PROBLEM - Please find each line in the material below that contains the word "محمود" and copy those lines. Case counts.

RECORD EXCERPTS -

*** Block opens ***

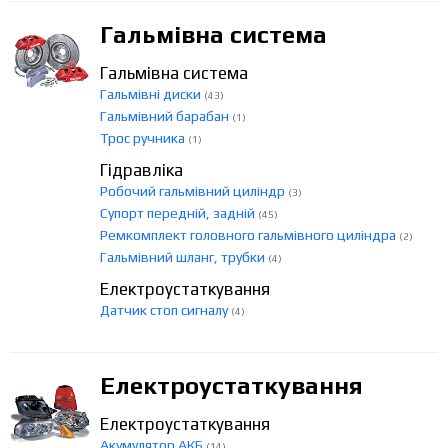
Гальмівна система
Гальмівна система
Гальмівні диски
(43)
Гальмівний барабан
(1)
Трос ручника
(1)
Гідравліка
Робочий гальмівний циліндр
(3)
Супорт передній, задній
(45)
Ремкомплект головного гальмівного циліндра
(2)
Гальмівний шланг, трубки
(4)
Електроустаткування
Датчик стоп сигналу
(4)
Електроустаткування
Електроустаткування
Акумулятор АКБ
(14)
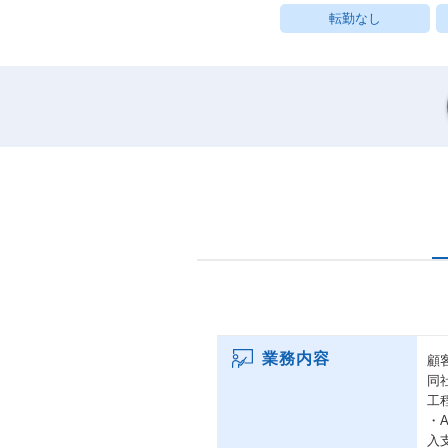
転勤なし
業務内容
顧
同
工
・
入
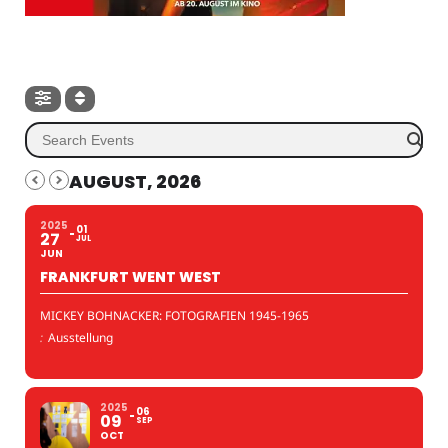
AUGUST, 2026
2025
01
27
JUL
JUN
FRANKFURT WENT WEST
MICKEY BOHNACKER: FOTOGRAFIEN 1945-1965
:
Ausstellung
2025
06
09
SEP
OCT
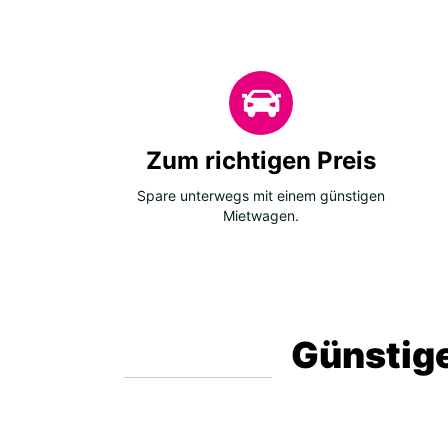
Zum richtigen Preis
Spare unterwegs mit einem günstigen
Mietwagen.
Günstige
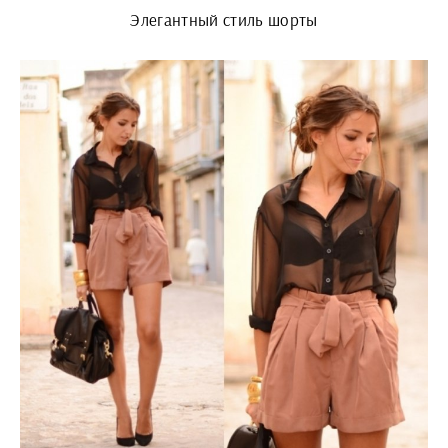
Элегантный стиль шорты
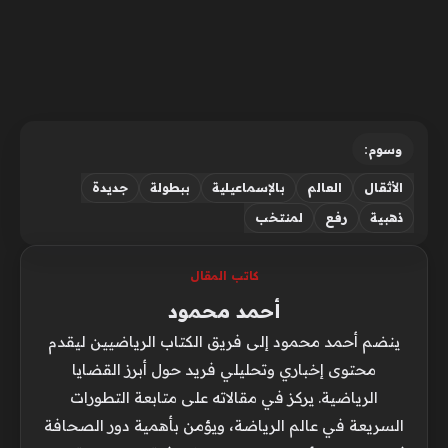
وسوم:
الأثقال
العالم
بالإسماعيلية
ببطولة
جديدة
ذهبية
رفع
لمنتخب
كاتب المقال
أحمد محمود
ينضم أحمد محمود إلى فريق الكتاب الرياضيين ليقدم
محتوى إخباري وتحليلي فريد حول أبرز القضايا
الرياضية. يركز في مقالاته على متابعة التطورات
السريعة في عالم الرياضة، ويؤمن بأهمية دور الصحافة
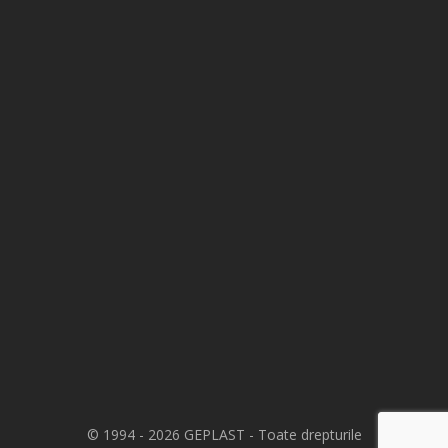
© 1994 - 2026 GEPLAST - Toate drepturile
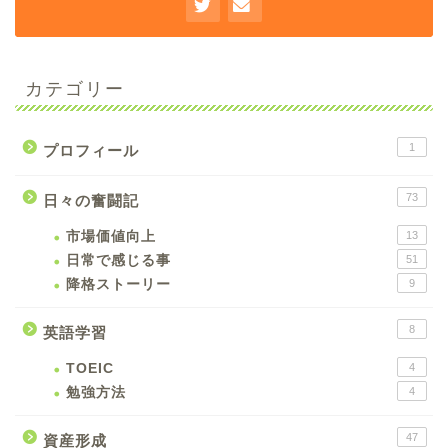
カテゴリー
1
プロフィール
73
日々の奮闘記
市場価値向上
13
日常で感じる事
51
降格ストーリー
9
8
英語学習
TOEIC
4
勉強方法
4
47
資産形成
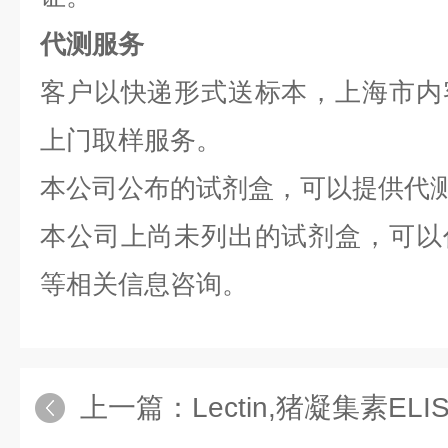
代测服务
客户以快递形式送标本，上海市内
上门取样服务。
本公司公布的试剂盒，可以提供代
本公司上尚未列出的试剂盒，可以
等相关信息咨询。
上一篇：
Lectin,猪凝集素E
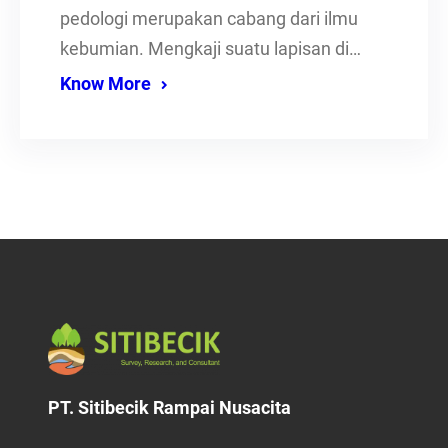
pedologi merupakan cabang dari ilmu
kebumian. Mengkaji suatu lapisan di…
Know More
PT. Sitibecik Rampai Nusacita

*** Block closes ***

OUTPUT FOR THIS TASK -
أحمد محمود
ينضم أحمد محمود إلى فريق الكتاب الرياضيين ليقدم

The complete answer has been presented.